Für das Verständnis des Begriffs des Umfelds in § 21 Abs 2 Z 3 GlBG ist wesentlich, dass der II. Teil des GlBG, in dem diese Bestimmung enthalten ist, wie der I. Teil die Gleichbehandlung in der Arbeitswelt regelt. Beide Teile des GlBG kennen ein Gleichbehandlungsgebot iZm dem Arbeitsverhältnis (§§ 3, 17 GlBG), aber auch ein solches in der sonstigen Arbeitswelt (§§ 4, 18 GlBG). Eine Diskriminierung nach § 17 GlBG liegt gem § 21 Abs 1 Z 4 GlBG auch dann vor, wenn eine Person durch Dritte außerhalb des Arbeitsverhältnisses, aber - wie der Verweis auf § 18 GlBG in § 21 Abs 1 Z 4 GlBG zeigt - in der sonstigen Arbeitswelt belästigt wird. Daraus ergibt sich, dass durchaus Fälle denkbar sind, in denen die Beurteilung des Vorliegens eines von § 21 Abs 2 Z 3 GlBG verpönten Umfelds außerhalb eines Arbeitsverhältnisses denkbar sind. Dies kann hier jedoch dahingestellt bleiben, weil die Klägerin im konkreten Fall ohnehin eine Diskriminierung iZm dem Arbeitsverhältnis behauptet.

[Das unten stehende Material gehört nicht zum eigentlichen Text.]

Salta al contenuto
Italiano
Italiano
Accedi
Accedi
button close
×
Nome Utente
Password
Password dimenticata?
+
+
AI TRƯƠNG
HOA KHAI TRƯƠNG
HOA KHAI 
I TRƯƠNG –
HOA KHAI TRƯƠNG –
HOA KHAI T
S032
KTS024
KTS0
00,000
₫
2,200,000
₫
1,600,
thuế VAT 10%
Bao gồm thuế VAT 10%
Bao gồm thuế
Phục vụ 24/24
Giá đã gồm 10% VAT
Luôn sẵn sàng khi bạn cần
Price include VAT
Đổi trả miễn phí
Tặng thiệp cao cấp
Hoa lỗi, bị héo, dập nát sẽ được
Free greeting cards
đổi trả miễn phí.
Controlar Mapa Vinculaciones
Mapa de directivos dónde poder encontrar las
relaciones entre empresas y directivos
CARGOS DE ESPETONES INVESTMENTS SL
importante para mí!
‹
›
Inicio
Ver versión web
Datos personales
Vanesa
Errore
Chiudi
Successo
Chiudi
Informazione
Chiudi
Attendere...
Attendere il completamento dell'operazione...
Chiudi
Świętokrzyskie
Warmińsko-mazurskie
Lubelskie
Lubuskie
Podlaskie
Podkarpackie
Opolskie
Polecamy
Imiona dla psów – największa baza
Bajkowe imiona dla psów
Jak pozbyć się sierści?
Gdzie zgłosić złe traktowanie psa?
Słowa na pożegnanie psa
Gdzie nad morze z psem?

Der bloße Umstand, dass das Arbeitsverhältnis der Klägerin bereits beendet war, als sie den Brief der Beklagten erhielt, führt für sich allein genommen daher zwar noch nicht zu dem Schluss, dass dadurch kein von § 21 Abs 2 Z 3 GlBG verpöntes Umfeld mehr geschaffen werden könnte. Dass ein Zusammenhang mit dem Arbeitsverhältnis hier im Zeitpunkt des Erhalts des Briefes der Beklagten noch bestand, wurde bereits ausgeführt. Im Ergebnis sind die Vorinstanzen dennoch zutreffend zu dem Ergebnis gekommen, dass durch diesen Brief - als hier einzig relevanter unerwünschter Verhaltensweise der Beklagten iSd § 21 Abs 2 GlBG - ein durch eines der von § 21 Abs 2 Z 3 GlBG verpönten Merkmale gekennzeichnetes Umfeld für die Klägerin nicht geschaffen wurde.

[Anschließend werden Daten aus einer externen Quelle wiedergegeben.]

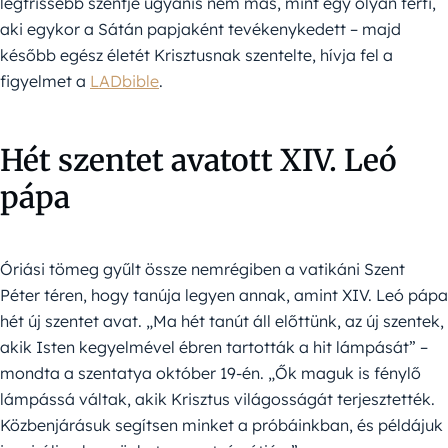
legfrissebb szentje ugyanis nem más, mint egy olyan férfi,
aki egykor a Sátán papjaként tevékenykedett – majd
később egész életét Krisztusnak szentelte, hívja fel a
figyelmet a
LADbible
.
Hét szentet avatott XIV. Leó
pápa
Óriási tömeg gyűlt össze nemrégiben a vatikáni Szent
Péter téren, hogy tanúja legyen annak, amint XIV. Leó pápa
hét új szentet avat. „Ma hét tanút áll előttünk, az új szentek,
akik Isten kegyelmével ébren tartották a hit lámpását” –
mondta a szentatya október 19-én. „Ők maguk is fénylő
lámpássá váltak, akik Krisztus világosságát terjesztették.
Közbenjárásuk segítsen minket a próbáinkban, és példájuk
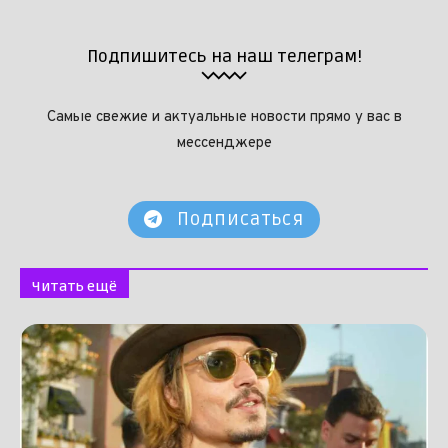
Подпишитесь на наш телеграм!
Самые свежие и актуальные новости прямо у вас в
мессенджере
Подписаться
Читать ещё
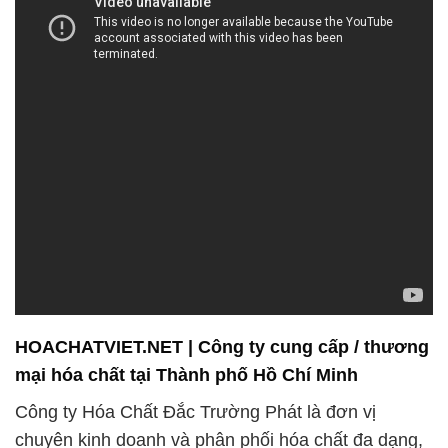
HOACHATVIET.NET | Công ty cung cấp / thương
mại hóa chất tại Thành phố Hồ Chí Minh
Công ty Hóa Chất Đắc Trường Phát là đơn vị
chuyên kinh doanh và phân phối hóa chất đa dạng,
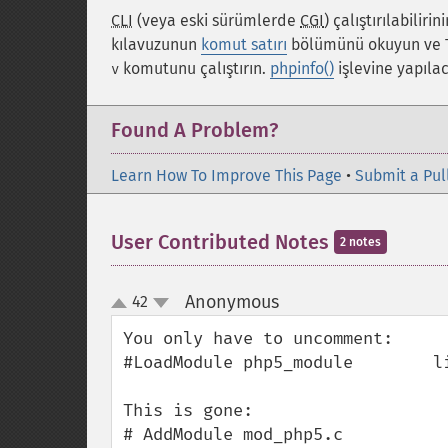
CLI
(veya eski sürümlerde
CGI
) çalıştırılabilirin
kılavuzunun
komut satırı
bölümünü okuyun ve Te
komutunu çalıştırın.
phpinfo()
işlevine yapılac
v
Found A Problem?
Learn How To Improve This Page
•
Submit a Pul
User Contributed Notes
2 notes
Anonymous
42
¶
up
down
You only have to uncomment:

#LoadModule php5_module        li
This is gone:

# AddModule mod_php5.c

Ausgehend von den Feststellungen bestand hier nämlich zu dem Zeitpunkt, in dem die Klägerin den Brief der Beklagten vom 16. 11. 2010 erhalten hat, nicht nur kein Arbeitsverhältnis der Streitteile mehr, sondern es gab nach Erhalt dieses Briefs überhaupt keine weiteren Kontakte mehr zwischen den Parteien. Dass dieser Brief allein im hier konkret zu beurteilenden Einzelfall daher ein „Umfeld“ iSd Schaffung eines belastenden Klimas geschaffen hätte, hat die Klägerin weder behauptet, noch ergibt sich dies aus den Verfahrensergebnissen. Den lediglich allgemeinen Ausführungen der Revisionswerberin, dass sich das Verhalten der Beklagten „generell“ auf ihr Umfeld ausgewirkt habe und eine Diskriminierung ganz allgemein auch iZm einer Bewerbung vorliegen könne, liegt kein entsprechendes Vorbringen im Verfahren erster Instanz zugrunde, sodass darauf nicht näher einzugehen ist.